TRAVAIL À FAIRE.
1: Répondez à ces questions sur l'article consacré à la réglementation de la coiffure :
(a) En quelle année le ministère ontarien a-t-il regroupé les métiers liés à la coiffure sous l'appellation commune de « coiffeur »?
(b) Quelle amende les patrons encourent-ils pour une première infraction?
(c) Combien de commerçants, environ, la réglementation provinciale oblige-t-elle à être certifiés?
2: Pouvez-vous prolonger l'article sur la réglementation de la coiffure à partir de sa dernière phrase?

EXTRAIT.
• • • • • • •

15 novembre 2013 • No 316 | Archives | Faites une recherche | Newsletter

 

 

   
LIBRE EXPRESSION
Protectionnisme capillaire - Ne coupe pas les cheveux qui veut (la suite)
par Gilles Guénette


La Loi sur les décrets de convention collective permet au gouvernement québécois de rendre obligatoires certaines conditions de travail généralement accordées par les employeurs aux salariés travaillant dans un secteur d'activité et un territoire déterminés. J'en ai déjà traité dans les pages du QL, plus particulièrement dans le cas de la règlementation qui touche le domaine de la coiffure dans certaines régions du Québec. Je croyais que le Québec était le seul endroit au pays où de telles lois débiles existaient encore. Eh bien je me trompais. On apprenait au début du mois qu'il en existe aussi en Ontario. Décidément, il y a trop de fonctionnaires qui ont trop de temps à tuer.

Couper les cheveux en quatre

En effet, les barbiers ontariens pourraient être forcés de retourner sur les bancs d'école pour apprendre à faire des mèches et des permanentes ‒ même si, pour certains d'entre eux, ils coupent les cheveux depuis des décennies et qu'ils n'offrent même pas ces services! C'est qu'une réglementation provinciale force environ 300 000 commerçants à être certifiés dans leur domaine.

En 1998, le ministère ontarien de la Formation et des Collèges et Universités a regroupé tous les métiers liés à la coiffure ‒ y compris les barbiers ‒ sous une appellation officielle et commune de « coiffeur ». Quinze ans plus tard, soit en avril dernier, l'Ordre des métiers de l'Ontario a pris en charge la gestion des licences pour barbiers et autres corps de métier, et a commencé à en appliquer les règles. Ces dernières étaient en vigueur avant le mois d'avril, mais n'étaient que rarement, voire jamais, appliquées ‒ ce qui a fait que plusieurs barbiers ont exploité leur commerce dans l'illégalité depuis tout ce temps.

Dorénavant, pour une première infraction, il en coûtera 195 $ d'amende aux barbiers employés « illégaux », tandis que leurs patrons, eux, font face à des amendes de 295 $. Et pour obtenir une licence, tout ce beau monde devra suivre le nouveau programme combiné pour coiffeurs et apprendre, entre autres, comment faire les permanentes, les mises en plis et les colorations.

• • • • • • •

DONNÉES FOURNIES.
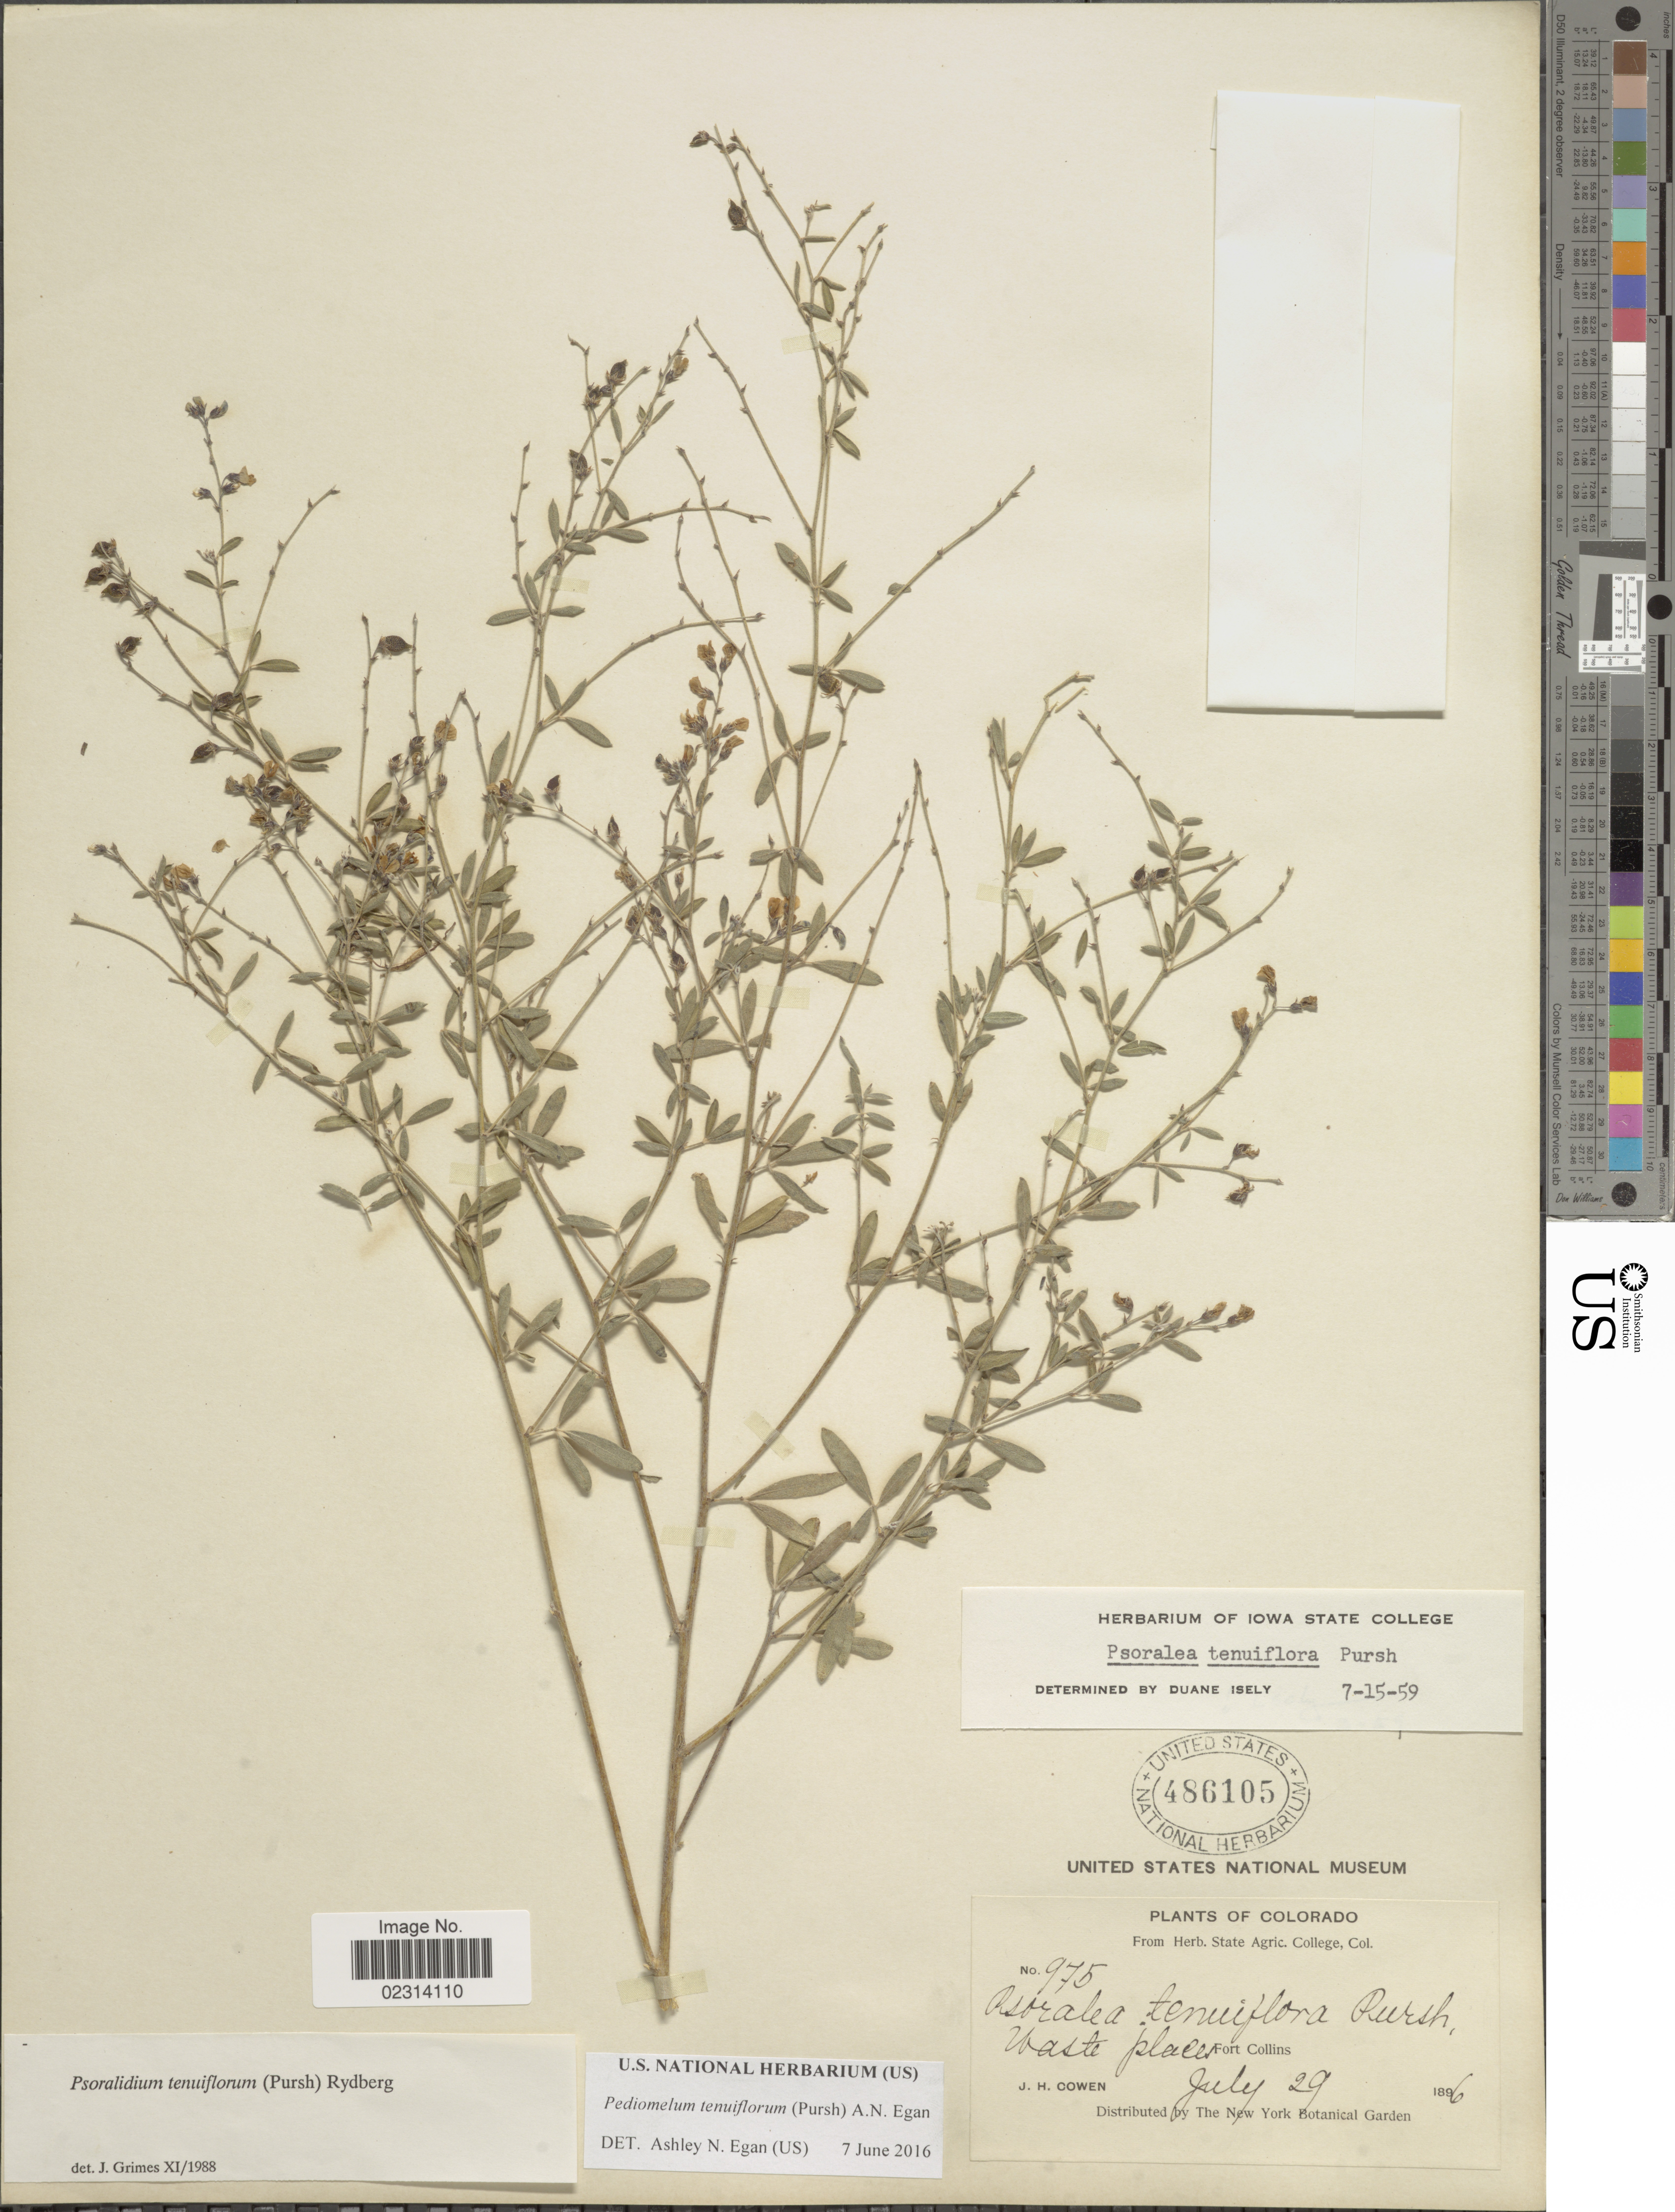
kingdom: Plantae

• • • • • • •

RÉPONSES PAR TÂCHE.
1:
(a) En 1998.
(b) 295 $.
(c) Environ 300 000.

2:
On croit rêver. C'est comme si on forçait tous les chefs de restaurants à suivre des cours pour maîtriser toutes les cuisines du monde (française, italienne, japonaise, vietnamienne, etc.) même s'ils ne se spécialisent que dans une cuisine bien particulière. Comme si on forçait tous les automobilistes à apprendre à conduire toutes les sortes de véhicules (motocyclette, autobus, dix-roues, etc.) pour obtenir un permis de conduire une voiture. À quoi sert, dans le cadre d'un travail, d'apprendre à faire des choses qui ne font même pas partie de votre offre de services?! Quelle perte de temps et de ressources!

Protectionnisme 101

Sur le site du ministère ontarien de la Formation et des Collèges et Universités, on apprend que « l'accréditation obligatoire exige qu'une personne soit titulaire d'un certificat de qualification professionnelle en bonne et due forme ou inscrite en tant qu'apprentie ou apprenti dans un métier spécialisé donné pour pouvoir exercer ce métier ou y être employé ».

En 1944, à la demande des représentants patronaux et syndicaux du secteur de la réparation d'automobiles, et pour protéger le public contre les malfaçons, l'accréditation obligatoire a été adoptée pour le métier de réparateur de véhicules automobiles. En 1958, l'accréditation obligatoire pour le métier de coiffeur a été adoptée alors que l'entrée en vigueur de celle pour le métier de barbier remonte à 1963. Un an plus tard, ce sont des métiers d'apprentissage propres à la construction qui sont désignés comme des métiers pour lesquels l'accréditation est obligatoire.
 

   

« À quoi sert, dans le cadre d'un travail, d'apprendre à faire des choses qui ne font même pas partie de votre offre de services?! Quelle perte de temps et de ressources! »

   


En tout, il y a en tout 22 métiers à accréditation obligatoire en Ontario qui se retrouvent principalement dans deux grands secteurs: la construction et l'automobile. Dans le secteur des services, on en retrouve un seul, celui de coiffeur. Pas de différence entre la construction d'un gratte-ciel, l'assemblage d'un moteur de voiture et... la coupe de cheveux.

Pour des élus qui discourent constamment de l'importance de la création d'emplois, qui la subventionnent à grands coups de millions pour ensuite s'approprier les « retombées » (lorsqu'elles vont dans le sens désiré), le fait de fermer des secteurs comme celui de la coiffure de cette façon (car c'est bien de cela qu'il s'agit, ils rendent l'entrée dans un secteur donné plus difficile en instaurant des barrières) est pour le moins... contradictoire.

A-t-on réellement besoin en 2013 d'une réglementation qui tire ses origines du temps de la Seconde Guerre mondiale pour protéger un secteur comme celui de la coiffure? Houston, nous avons a un problème! La fille qui bousille les têtes de ses clients ne fera pas carrière en coiffure. Cela va se savoir qu'elle n'est pas suffisamment qualifiée et elle va perdre son emploi. Pas besoin de réglementation pour ça, le marché s'en charge.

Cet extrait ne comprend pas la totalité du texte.